Dr. Sax advises against two biases in considering ivermectin. One is assuming that because HCQ failed, other antiparasitic drugs will too.

The second bias to avoid, he says, is discounting studies done in low- and middle-income countries because “they weren’t done in the right places.”

“That’s not just bias,” he says. “It’s also snobbery.”

Ivermectin has been approved by the U.S. Food and Drug Administration for treatment of onchocerciasis (river blindness) and strongyloidiasis, but is not FDA-approved for the treatment of any viral infection. It also is sometimes used to treat animals.

In dropping the recommendation against ivermectin, the NIH gave it the same neutral declaration as monoclonal antibodies and convalescent plasma.
 

 

 

Some physicians say they won’t prescribe it

Some physicians say they won’t be recommending it to their COVID-19 patients.

Amesh Adalja, MD, an infectious disease expert and senior scholar at the Johns Hopkins University Center for Health Security in Baltimore,said in an interview that the NIH update hasn’t changed his mind and he isn’t prescribing it for his patients.

He said although “there’s enough of a signal” that he would like to see more data, “we haven’t seen anything in terms of a really robust study.”

He noted that the Infectious Diseases Society of America has 15 recommendations for COVID-19 treatment “and not one of them has to do with ivermectin.”

He added, “It’s not enough to see if it works, but we need to see who it works in and when it works in them.”

He also acknowledged that “some prominent physicians” are recommending it.

Among them is Paul Marik, MD, endowed professor of medicine and chief of pulmonary and critical care medicine at Eastern Virginia Medical School in Norfolk. A cofounder of FLCCC, Dr.
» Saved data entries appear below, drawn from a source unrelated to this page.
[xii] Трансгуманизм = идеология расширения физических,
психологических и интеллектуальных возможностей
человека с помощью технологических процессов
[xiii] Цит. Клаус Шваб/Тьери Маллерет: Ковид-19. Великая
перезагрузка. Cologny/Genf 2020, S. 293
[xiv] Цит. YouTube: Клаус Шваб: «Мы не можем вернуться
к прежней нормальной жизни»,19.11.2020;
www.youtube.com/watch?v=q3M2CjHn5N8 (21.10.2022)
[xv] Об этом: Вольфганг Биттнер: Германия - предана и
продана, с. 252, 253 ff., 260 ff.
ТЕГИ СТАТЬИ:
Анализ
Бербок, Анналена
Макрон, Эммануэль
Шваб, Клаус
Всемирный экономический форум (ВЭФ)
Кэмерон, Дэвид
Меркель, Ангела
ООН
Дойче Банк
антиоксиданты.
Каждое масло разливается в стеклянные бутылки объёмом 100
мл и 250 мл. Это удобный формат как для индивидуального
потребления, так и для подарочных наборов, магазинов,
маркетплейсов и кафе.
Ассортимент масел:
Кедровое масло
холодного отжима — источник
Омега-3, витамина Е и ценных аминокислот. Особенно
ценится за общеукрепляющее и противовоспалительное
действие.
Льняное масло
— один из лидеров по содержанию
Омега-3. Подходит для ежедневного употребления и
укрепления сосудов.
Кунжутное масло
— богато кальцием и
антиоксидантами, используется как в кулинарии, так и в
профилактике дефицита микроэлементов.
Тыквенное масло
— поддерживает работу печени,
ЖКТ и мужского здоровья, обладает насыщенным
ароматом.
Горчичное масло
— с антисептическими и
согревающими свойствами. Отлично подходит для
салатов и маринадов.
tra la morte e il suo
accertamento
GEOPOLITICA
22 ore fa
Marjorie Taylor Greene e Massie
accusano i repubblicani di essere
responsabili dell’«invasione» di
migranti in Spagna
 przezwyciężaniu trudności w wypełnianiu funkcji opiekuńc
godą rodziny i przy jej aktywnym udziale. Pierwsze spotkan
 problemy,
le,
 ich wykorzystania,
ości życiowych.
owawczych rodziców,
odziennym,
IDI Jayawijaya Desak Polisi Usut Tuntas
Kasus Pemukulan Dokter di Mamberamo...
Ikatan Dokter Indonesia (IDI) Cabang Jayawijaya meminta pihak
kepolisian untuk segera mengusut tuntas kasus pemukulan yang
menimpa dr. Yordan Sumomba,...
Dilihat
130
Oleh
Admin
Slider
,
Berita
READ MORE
Marik has championed ivermectin and developed a protocol for its use to prevent and treat COVID-19.

The data surrounding ivermectin have met with hope, criticism, and warnings.

Australian researchers published a study ahead of print in Antiviral Research that found ivermectin inhibited the replication of SARS-CoV-2 in a laboratory setting.
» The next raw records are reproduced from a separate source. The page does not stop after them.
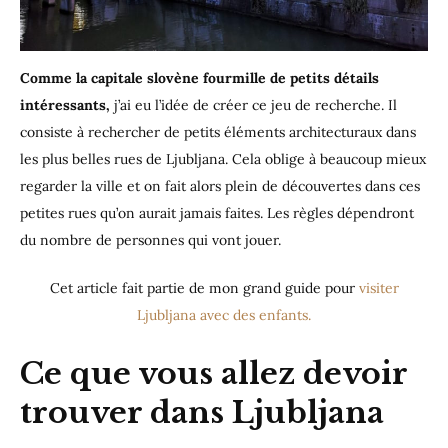
Comme la capitale slovène fourmille de petits détails
intéressants,
j’ai eu l’idée de créer ce jeu de recherche. Il
consiste à rechercher de petits éléments architecturaux dans
les plus belles rues de Ljubljana. Cela oblige à beaucoup mieux
regarder la ville et on fait alors plein de découvertes dans ces
petites rues qu’on aurait jamais faites. Les règles dépendront
du nombre de personnes qui vont jouer.
Cet article fait partie de mon grand guide pour
visiter
Ljubljana avec des enfants.
Ce que vous allez devoir
trouver dans Ljubljana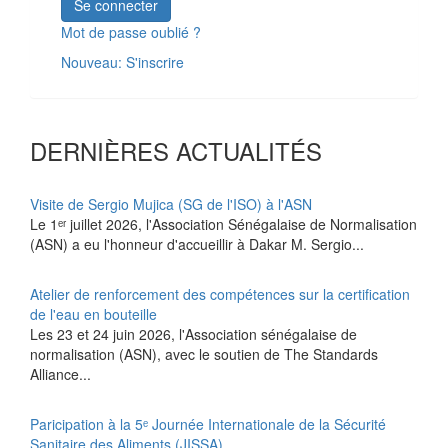
Se connecter
Mot de passe oublié ?
Nouveau: S'inscrire
DERNIÈRES ACTUALITÉS
Visite de Sergio Mujica (SG de l'ISO) à l'ASN
Le 1ᵉʳ juillet 2026, l'Association Sénégalaise de Normalisation
(ASN) a eu l'honneur d'accueillir à Dakar M. Sergio...
Atelier de renforcement des compétences sur la certification
de l'eau en bouteille
Les 23 et 24 juin 2026, l'Association sénégalaise de
normalisation (ASN), avec le soutien de The Standards
Alliance...
Paricipation à la 5ᵉ Journée Internationale de la Sécurité
Sanitaire des Aliments (JISSA)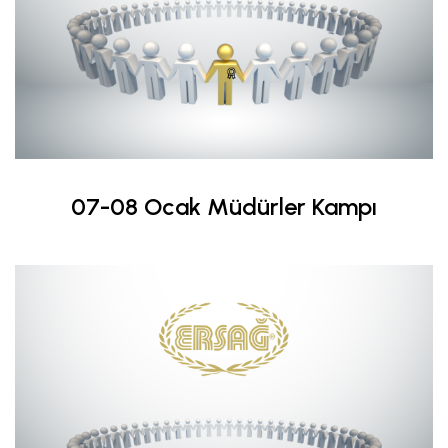
07-08 Ocak Müdürler Kampı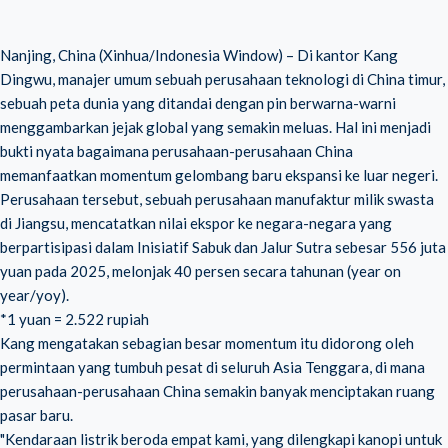
Nanjing, China (Xinhua/Indonesia Window) – Di kantor Kang
Dingwu, manajer umum sebuah perusahaan teknologi di China timur,
sebuah peta dunia yang ditandai dengan pin berwarna-warni
menggambarkan jejak global yang semakin meluas. Hal ini menjadi
bukti nyata bagaimana perusahaan-perusahaan China
memanfaatkan momentum gelombang baru ekspansi ke luar negeri.
Perusahaan tersebut, sebuah perusahaan manufaktur milik swasta
di Jiangsu, mencatatkan nilai ekspor ke negara-negara yang
berpartisipasi dalam Inisiatif Sabuk dan Jalur Sutra sebesar 556 juta
yuan pada 2025, melonjak 40 persen secara tahunan (year on
year/yoy).
*1 yuan = 2.522 rupiah
Kang mengatakan sebagian besar momentum itu didorong oleh
permintaan yang tumbuh pesat di seluruh Asia Tenggara, di mana
perusahaan-perusahaan China semakin banyak menciptakan ruang
pasar baru.
"Kendaraan listrik beroda empat kami, yang dilengkapi kanopi untuk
The study concluded that the drug resulted post infection in a 5,000-fold reduction in viral RNA at 48 hours. After that study, however, the FDA in April warned consumers not to self-medicate with ivermectin products intended for animals.
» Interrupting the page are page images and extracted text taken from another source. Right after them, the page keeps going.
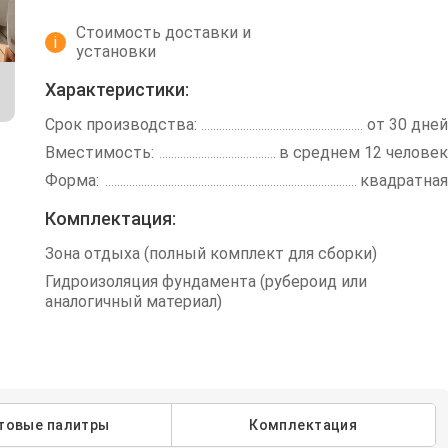
Стоимость доставки и
i
установки
Характеристики:
Срок производства:
от 30 дней
Вместимость:
в среднем 12 человек
Форма:
квадратная
Комплектация:
Зона отдыха (полный комплект для сборки)
Гидроизоляция фундамента (рубероид или
аналогичный материал)
товые палитры
Комплектация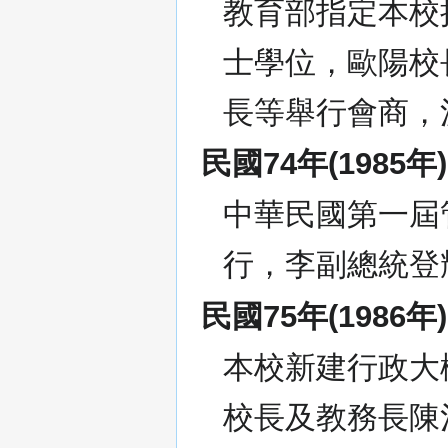
教育部指定本校
士學位，歐陽校
長等舉行會商，
民國74年(1985年)
中華民國第一屆
行，李副總統登
民國75年(1986年)
本校新建行政大
校長及教務長陳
The NIH acknowledged that several randomized trials and retrospective studies of ivermectin use in patients with COVID-19 have now been published in peer-reviewed journals or on preprint servers.

“Some clinical studies showed no benefits or worsening of disease after ivermectin use, whereas others reported shorter time to resolution of disease manifestations attributed to COVID-19, greater reduction in inflammatory markers, shorter time to viral clearance, or lower mortality rates in patients who received ivermectin than in patients who received comparator drugs or placebo,” the NIH guidance reads.

The NIH acknowledges limitations: the studies have been small; doses of ivermectin have varied; some patients were taking other medications at the same time (including doxycycline, hydroxychloroquine, azithromycinzinc, and corticosteroids, which may be potential confounders); and patients’ severity of COVID was not always clearly described in the studies.

Nasia Safdar, MD, medical director of infection prevention at the University of Wisconsin Hospital in Madison, told this news organization she agrees more research is needed before ivermectin is recommended by regulatory bodies for COVID-19.

That said, Dr. Safdar added, “in individual circumstances if a physician is confronted with a patient in dire straits and you’re not sure what to do, might you consider it? I think after a discussion with the patient, perhaps, but the level of evidence certainly doesn’t rise to the level of a policy.”

A downside of recommending a treatment without conclusive data, even if harm isn’t the primary concern, she said, is that supplies could dwindle for its intended use in other diseases. Also, premature approval can limit the robust research needed to see not only whether it works better for prevention or treatment, but also if it’s effective depending on patient populations and the severity of COVID-19.

Dr. Adalja and Dr. Safdar have disclosed no relevant financial relationships.

A version of this article first appeared on Medscape.com.